**Task directions:** Each line in the entries below that holds the string "size" must be copied.

--------------------------------

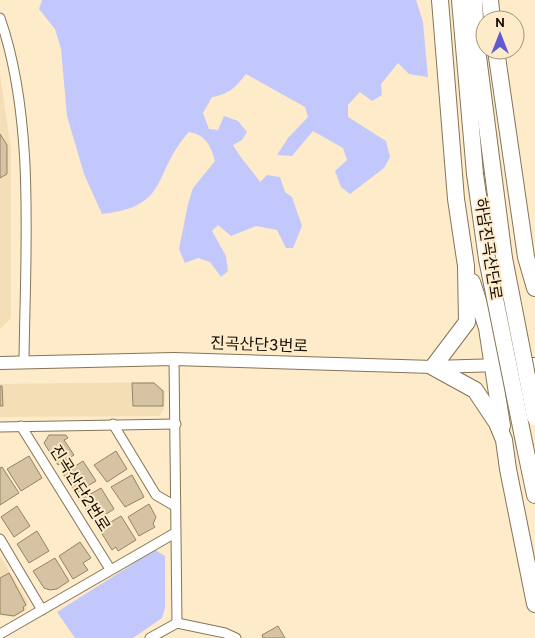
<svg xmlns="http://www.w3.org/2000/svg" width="535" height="638" font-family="Overpass,'Noto Sans KR',sans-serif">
  <rect width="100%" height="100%" fill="#feebca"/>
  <g fill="#f4deb6">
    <path d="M0,74l11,76v168l-11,11z"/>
    <path d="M154,382l11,9 -1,18 -5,7 -159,1v-33z"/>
    <path d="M0,556l28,46 -2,8 -12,7 -14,-2z"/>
  </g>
  <g fill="#c3c8fc">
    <path d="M42,0h374l7,22 5,55 -19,-3 -11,-11 -17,21 1,11 -10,6 -12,-9 -12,13v12l38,24 4,16 -6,11 -34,26 -9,-7 -6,-16 12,-11 -4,-12 -30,-17 -21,25 -15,-1 11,-17 20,-21 -3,-10 -59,-33c-11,14 -17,20 -34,23l-9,16 6,16 9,1 6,-14 14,5 9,11 -5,8 -9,5c8,14 18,24 27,37l7,-7 13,2 5,15 7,5 10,29 -9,22h-7l-9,-18 -21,-4 -25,10 -13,-11 -6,6 14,25 2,15 -7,6 -11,-15 -12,-4 -13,5 -6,-14 9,-45 5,-16 22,-27c-4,-15 -9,-26 -26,-29 -37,40 -18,75 -87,82l-18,-40 -17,-58 -6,-67 -6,-20 -16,-20z"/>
    <path d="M155,550l10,6v52l-3,10 -29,20h-58l-18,-26z"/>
  </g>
  <g fill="#d5c3a3" stroke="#948365">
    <path d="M0,134l7,11v29l-7,4z"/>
    <path d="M132,383h22l9,8v15h-30z"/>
    <path d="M0,386h2l1,20h-3z"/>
    <path d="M49,435h17l2,3 -4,2 10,15 -16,10 -14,-22z"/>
    <path d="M116,451l11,18 -20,13 -13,-17z"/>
    <path d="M29,456l13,22 -21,13 -14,-22z"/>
    <path d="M83,461l13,20 -20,12 -13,-19z"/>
    <path d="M2,467l17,26 -19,12v-37z"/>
    <path d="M132,475l12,22 -19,10 -14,-20z"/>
    <path d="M101,488l13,21 -20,13 -14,-22z"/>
    <path d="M149,504l7,13 -3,7 2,3 -16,9 -11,-19z"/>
    <path d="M17,506l13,20 -16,11 -13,-20z"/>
    <path d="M121,516l15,24 -18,11 -2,-4 -4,3 -13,-21z"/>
    <path d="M37,531l12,20 -20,12 -12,-19z"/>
    <path d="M80,542l11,16 -8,5 5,7 -15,9 -14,-23z"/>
    <path d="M55,558l14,23 -12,8 -7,1 -6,-2 -11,-17z"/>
    <path d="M9,573l17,32 -3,2 1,3 -10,6 -14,-2v-36z"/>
    <path d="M278,626l7,12h-22l-1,-3z"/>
  </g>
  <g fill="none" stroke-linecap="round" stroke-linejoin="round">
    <g stroke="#857457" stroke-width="11">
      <g id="street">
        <path d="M0,18c36,103 25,236 24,344"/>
        <path d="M174,359l3,264"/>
        <path d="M113,424l43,71 19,11"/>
        <path d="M21,426l89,143"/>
        <path d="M0,427l176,-3"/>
        <path d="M0,539l42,71"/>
        <path d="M0,634l175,-101"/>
        <path d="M150,638l27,-15 48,10 11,5"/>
      </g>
    </g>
    <g stroke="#857457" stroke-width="14">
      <path id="secondary" d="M0,363l174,-4 259,8 102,-3"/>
    </g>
    <g stroke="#857457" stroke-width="18">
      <g id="highway">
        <path d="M440,0l16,199 10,67 1,56 -34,45 42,23 22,33 7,17 4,29 27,135"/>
        <path d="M460,0l15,174 12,85"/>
        <path d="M474,0l2,41 28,217"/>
        <path d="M490,0l2,20"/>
        <path d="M496,50l30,207 9,31"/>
        <path d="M472,282l15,46 15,98"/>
        <path d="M525,447l10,48"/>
      </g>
    </g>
    <use href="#street" stroke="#fff" stroke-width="9"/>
    <use href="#secondary" stroke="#fff" stroke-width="12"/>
    <use href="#highway" stroke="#fff" stroke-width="16"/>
    <g stroke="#857457" stroke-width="18" stroke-linecap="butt">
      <g id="highway-bridge">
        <path d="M504,258l31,159"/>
        <path d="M487,259l38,188"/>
      </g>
    </g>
    <use href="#highway-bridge" stroke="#fff" stroke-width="16"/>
  </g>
  <g text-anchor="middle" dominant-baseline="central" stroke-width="4" stroke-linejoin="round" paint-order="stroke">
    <g font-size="16" fill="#150e04" stroke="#feebca">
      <text transform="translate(487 249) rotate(81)">하남진곡산단로</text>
      <text transform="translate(259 346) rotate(2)">진곡산단3번로</text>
      <text transform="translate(79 489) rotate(58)">진곡산단2번로</text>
    </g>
  </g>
  <g transform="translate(500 35)"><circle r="24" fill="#feebca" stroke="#a1937b"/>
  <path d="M0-4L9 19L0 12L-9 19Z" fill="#605ad2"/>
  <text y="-8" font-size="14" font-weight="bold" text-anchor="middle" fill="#150e04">N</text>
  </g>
</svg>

--------------------------------

**Solution for this exercise:**
    <g font-size="16" fill="#150e04" stroke="#feebca">
  <text y="-8" font-size="14" font-weight="bold" text-anchor="middle" fill="#150e04">N</text>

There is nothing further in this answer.